Prompt:
Retype every line below verbatim, omitting the pictures.

Records from a dataset:
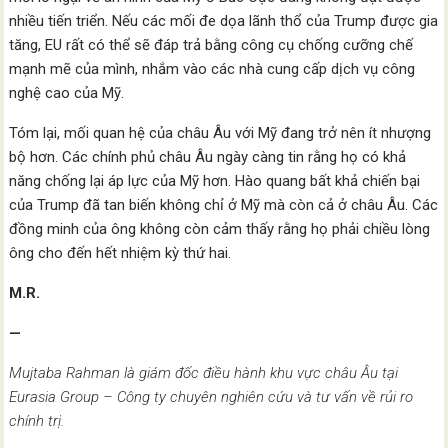
nhiều tiến triển. Nếu các mối đe dọa lãnh thổ của Trump được gia
tăng, EU rất có thể sẽ đáp trả bằng công cụ chống cưỡng chế
mạnh mẽ của mình, nhắm vào các nhà cung cấp dịch vụ công
nghệ cao của Mỹ.
Tóm lại, mối quan hệ của châu Âu với Mỹ đang trở nên ít nhượng
bộ hơn. Các chính phủ châu Âu ngày càng tin rằng họ có khả
năng chống lại áp lực của Mỹ hơn. Hào quang bất khả chiến bại
của Trump đã tan biến không chỉ ở Mỹ mà còn cả ở châu Âu. Các
đồng minh của ông không còn cảm thấy rằng họ phải chiều lòng
ông cho đến hết nhiệm kỳ thứ hai.
M.R.
—
Mujtaba Rahman là giám đốc điều hành khu vực châu Âu tại
Eurasia Group – Công ty chuyên nghiên cứu và tư vấn về rủi ro
chính trị.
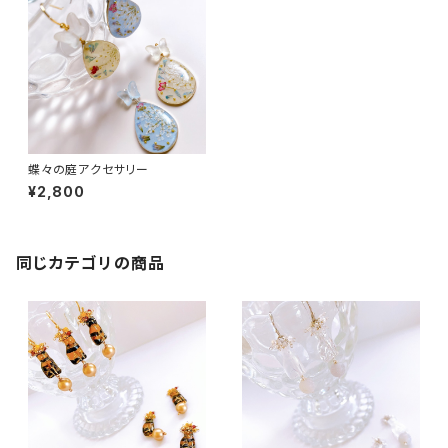
蝶々の庭アクセサリー
¥2,800
同じカテゴリの商品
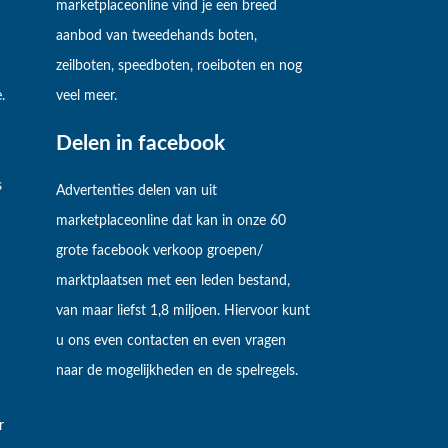
marketplaceonline vind je een breed
aanbod van tweedehands boten,
zeilboten, speedboten, roeiboten en nog
.
veel meer.
Delen in facebook
s
Advertenties delen van uit
marketplaceonline dat kan in onze 60
grote facebook verkoop groepen/
marktplaatsen met een leden bestand,
van maar liefst 1,8 miljoen. Hiervoor kunt
u ons even contacten en even vragen
naar de mogelijkheden en de spelregels.
r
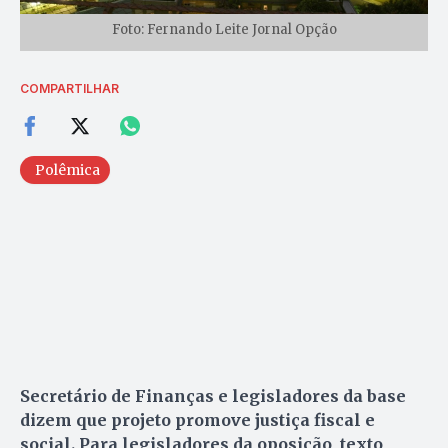
Foto: Fernando Leite Jornal Opção
COMPARTILHAR
Polêmica
Secretário de Finanças e legisladores da base
dizem que projeto promove justiça fiscal e
social. Para legisladores da oposição, texto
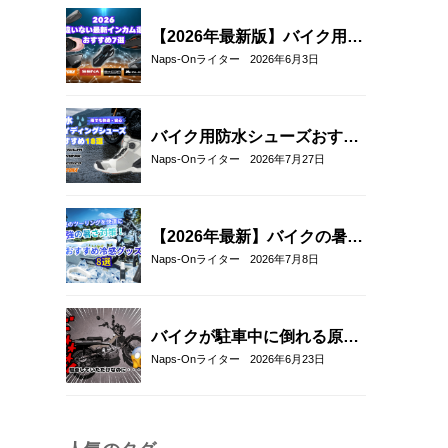
を比較
【2026年最新版】バイク用イ
ンカムおすすめ7選｜選び方
Naps-Onライター
2026年6月3日
とメッシュ通信対応モデルも
紹介！
バイク用防水シューズおすす
め18選！雨の日も快適なライ
Naps-Onライター
2026年7月27日
ディングを実現
【2026年最新】バイクの暑さ
対策・冷感グッズおすすめ8
Naps-Onライター
2026年7月8日
選｜真夏のツーリングを快適
にする人気アイテム
バイクが駐車中に倒れる原因
と対策5選｜転倒防止テクニ
Naps-Onライター
2026年6月23日
ックとおすすめアイテム紹
介！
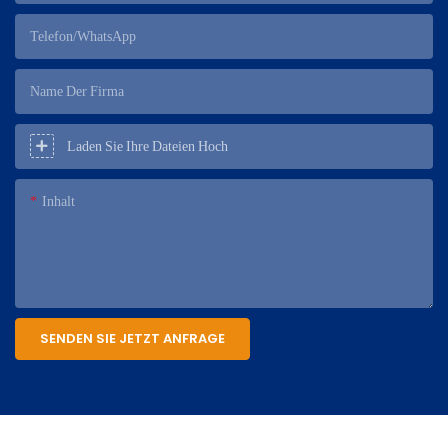
Telefon/WhatsApp
Name Der Firma
Laden Sie Ihre Dateien Hoch
Inhalt
SENDEN SIE JETZT ANFRAGE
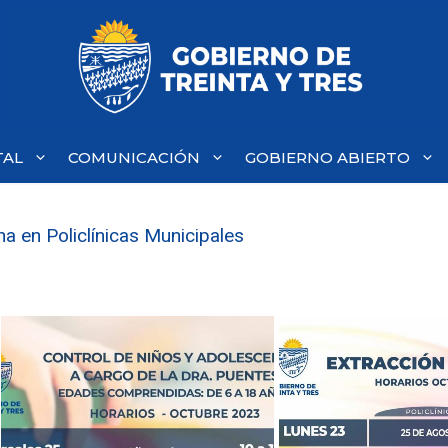
TAL
COMUNICACIÓN
GOBIERNO ABIERTO
a en Policlínicas Municipales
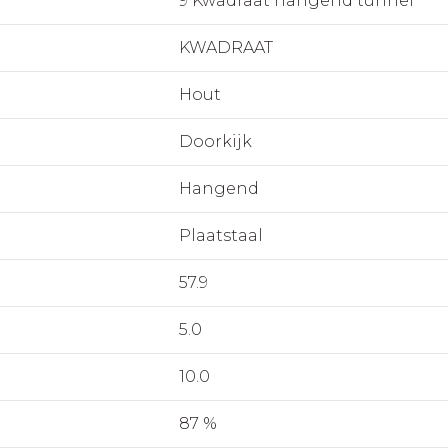
9 Kwadraat hangend tunnel
KWADRAAT
Hout
Doorkijk
Hangend
Plaatstaal
57.9
5.0
10.0
87 %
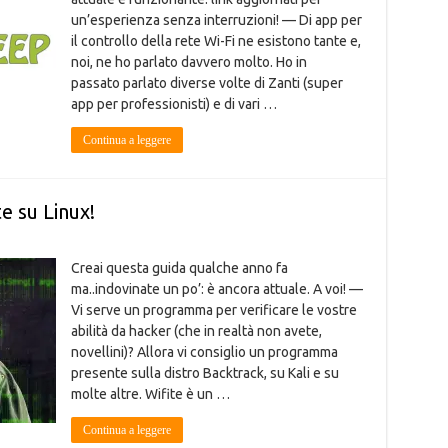
un’esperienza senza interruzioni! — Di app per
il controllo della rete Wi-Fi ne esistono tante e,
noi, ne ho parlato davvero molto. Ho in
passato parlato diverse volte di Zanti (super
app per professionisti) e di vari …
Continua a leggere
e su Linux!
Creai questa guida qualche anno fa
ma..indovinate un po’: è ancora attuale. A voi! —
Vi serve un programma per verificare le vostre
abilità da hacker (che in realtà non avete,
novellini)? Allora vi consiglio un programma
presente sulla distro Backtrack, su Kali e su
molte altre. Wifite è un …
Continua a leggere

Result below:
nhiều tiến triển. Nếu các mối đe dọa lãnh thổ của Trump được gia
tăng, EU rất có thể sẽ đáp trả bằng công cụ chống cưỡng chế
mạnh mẽ của mình, nhắm vào các nhà cung cấp dịch vụ công
nghệ cao của Mỹ.
Tóm lại, mối quan hệ của châu Âu với Mỹ đang trở nên ít nhượng
bộ hơn. Các chính phủ châu Âu ngày càng tin rằng họ có khả
năng chống lại áp lực của Mỹ hơn. Hào quang bất khả chiến bại
của Trump đã tan biến không chỉ ở Mỹ mà còn cả ở châu Âu. Các
đồng minh của ông không còn cảm thấy rằng họ phải chiều lòng
ông cho đến hết nhiệm kỳ thứ hai.
M.R.
—
Mujtaba Rahman là giám đốc điều hành khu vực châu Âu tại
Eurasia Group – Công ty chuyên nghiên cứu và tư vấn về rủi ro
chính trị.
蝶々の庭アクセサリー
¥2,800
同じカテゴリの商品
marketplaceonline vind je een breed
aanbod van tweedehands boten,
zeilboten, speedboten, roeiboten en nog
.
veel meer.
Delen in facebook
s
Advertenties delen van uit
marketplaceonline dat kan in onze 60
grote facebook verkoop groepen/
marktplaatsen met een leden bestand,
van maar liefst 1,8 miljoen. Hiervoor kunt
u ons even contacten en even vragen
naar de mogelijkheden en de spelregels.
r
Foto: Fernando Leite Jornal Opção
COMPARTILHAR
Polêmica
Secretário de Finanças e legisladores da base
dizem que projeto promove justiça fiscal e
social. Para legisladores da oposição, texto
を比較
【2026年最新版】バイク用イ
ンカムおすすめ7選｜選び方
Naps-Onライター
2026年6月3日
とメッシュ通信対応モデルも
紹介！
バイク用防水シューズおすす
め18選！雨の日も快適なライ
Naps-Onライター
2026年7月27日
ディングを実現
【2026年最新】バイクの暑さ
対策・冷感グッズおすすめ8
Naps-Onライター
2026年7月8日
選｜真夏のツーリングを快適
にする人気アイテム
バイクが駐車中に倒れる原因
と対策5選｜転倒防止テクニ
Naps-Onライター
2026年6月23日
ックとおすすめアイテム紹
介！
Telefon/WhatsApp
Name Der Firma
Laden Sie Ihre Dateien Hoch
Inhalt
SENDEN SIE JETZT ANFRAGE
TAL
COMUNICACIÓN
GOBIERNO ABIERTO
a en Policlínicas Municipales
9 Kwadraat hangend tunnel
KWADRAAT
Hout
Doorkijk
Hangend
Plaatstaal
57.9
5.0
10.0
87 %
un’esperienza senza interruzioni! — Di app per
il controllo della rete Wi-Fi ne esistono tante e,
noi, ne ho parlato davvero molto. Ho in
passato parlato diverse volte di Zanti (super
app per professionisti) e di vari …
Continua a leggere
e su Linux!
Creai questa guida qualche anno fa
ma..indovinate un po’: è ancora attuale. A voi! —
Vi serve un programma per verificare le vostre
abilità da hacker (che in realtà non avete,
novellini)? Allora vi consiglio un programma
presente sulla distro Backtrack, su Kali e su
molte altre. Wifite è un …
Continua a leggere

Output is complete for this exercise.